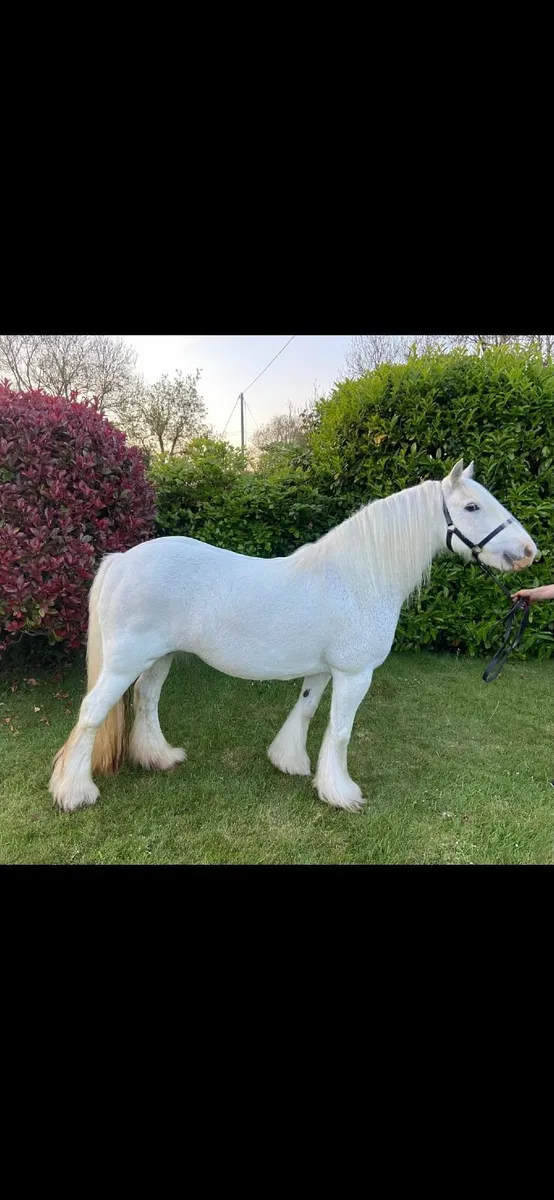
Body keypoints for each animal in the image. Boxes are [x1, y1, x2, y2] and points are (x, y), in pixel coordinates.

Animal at [49, 459, 537, 814]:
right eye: (472, 507)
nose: (529, 551)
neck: (358, 576)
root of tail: (121, 559)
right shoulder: (355, 674)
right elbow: (340, 730)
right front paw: (342, 794)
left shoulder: (322, 671)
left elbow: (304, 712)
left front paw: (290, 763)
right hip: (125, 662)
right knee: (92, 712)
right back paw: (74, 792)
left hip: (159, 657)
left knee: (147, 701)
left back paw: (160, 757)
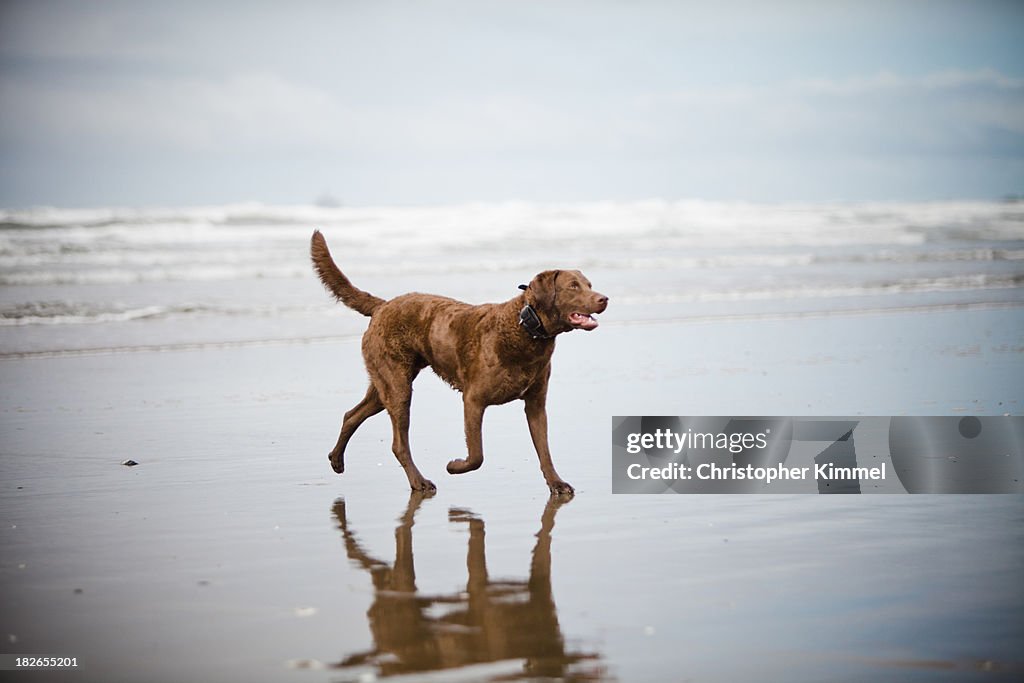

**Aim of the exercise:** Reproduce the listing word for word, but keep the pictures out of it.

**Solution to the problem:**
Body keypoints for each animal in the image. Boxes are [x1, y1, x2, y2] and points are (x, y), in pixel coordinates.

Animal at [49, 459, 537, 814]:
right eye: (472, 507)
nose: (529, 551)
neck: (358, 576)
root of tail: (121, 559)
right shoulder: (355, 674)
right elbow: (340, 730)
right front paw: (342, 794)
left shoulder: (322, 671)
left elbow: (304, 712)
left front paw: (290, 763)
right hip: (125, 662)
right knee: (92, 712)
right back paw: (74, 792)
left hip: (159, 657)
left knee: (147, 701)
left back paw: (160, 757)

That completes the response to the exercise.